Tony Woodlief | Author

When They Jump

I’m teaching Isaac the beginnings of swimming. He likes for me to stand in the pool, close to the edge where he is crouching, his arms outstretched toward mine, hands twisting, beckoning me closer Daddy, closer, and then he jumps and I catch him, letting his head dip beneath the surface before I pop him back up into the sunshine and my arms. Then we “swim” back to the steps, my hands on his hips while he splashes and kicks. When I first told him to swim like a doggy, he kicked his legs and went Woof! Woof! Woof! until I explained how doggies swim.

Once he slipped off the bottom step while I was helping Eli swim, and for a second he was suspended in the water, only his hair above the surface, his feet stretching and not finding the bottom. Then I had him in my arms, and he was sputtering and crying. He knows what “deep” means now. He jumps toward my arms every time, knowing that it’s deep water he’s hurling himself into. It’s stunning, if you contemplate it, how they trust us so completely. It’s stunning as well how many of us set about betraying that trust with our neglect, or anger, or perhaps a seemingly innocent desire to see them fulfill our dreams.

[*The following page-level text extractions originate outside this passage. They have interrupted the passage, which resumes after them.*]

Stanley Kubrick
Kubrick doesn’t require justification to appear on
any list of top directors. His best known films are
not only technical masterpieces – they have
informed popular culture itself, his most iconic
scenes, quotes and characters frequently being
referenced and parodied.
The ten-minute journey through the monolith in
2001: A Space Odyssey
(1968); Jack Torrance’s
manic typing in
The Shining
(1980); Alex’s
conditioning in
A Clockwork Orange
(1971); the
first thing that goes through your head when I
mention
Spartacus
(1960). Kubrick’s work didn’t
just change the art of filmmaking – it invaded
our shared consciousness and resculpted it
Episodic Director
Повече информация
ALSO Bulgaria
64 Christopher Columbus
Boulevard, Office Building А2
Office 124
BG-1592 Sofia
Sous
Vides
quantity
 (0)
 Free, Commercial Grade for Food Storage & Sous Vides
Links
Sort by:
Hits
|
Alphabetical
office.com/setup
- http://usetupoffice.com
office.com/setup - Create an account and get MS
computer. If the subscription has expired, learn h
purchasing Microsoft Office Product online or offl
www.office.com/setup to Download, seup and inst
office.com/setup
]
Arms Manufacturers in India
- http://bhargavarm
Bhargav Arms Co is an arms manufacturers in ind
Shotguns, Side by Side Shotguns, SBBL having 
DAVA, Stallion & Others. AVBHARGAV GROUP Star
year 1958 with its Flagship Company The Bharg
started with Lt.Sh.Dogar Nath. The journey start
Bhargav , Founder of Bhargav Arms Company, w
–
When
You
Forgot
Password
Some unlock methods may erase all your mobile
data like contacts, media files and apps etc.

And yet this little boy still jumps, when I hold out my arms. I hope I never fall short. I like that “sin” means “falling short of the mark.” It suggests an immorality in what I see among too many parents, and often myself — the falling short. They set out meaning well, and hoping good things, but in the daily grind they — we, I — fall short of the mark. Our children jump, and we aren’t there to catch them. So they jump less and less, and then not at all, and their eyes take on that look of sadness or resignation you’ll find on an abundance of faces in any high school, so much so that many parents tell themselves that’s just how teenagers are.

It always fills me with a deeply peaceful feeling to be around our friends whose teenagers are happy and sociable, who don’t have that look of being set against the world as a consequence of having come to believe the world is set against them. It’s good to know parents who have stayed the course. It makes me hopeful. Are you staying the course?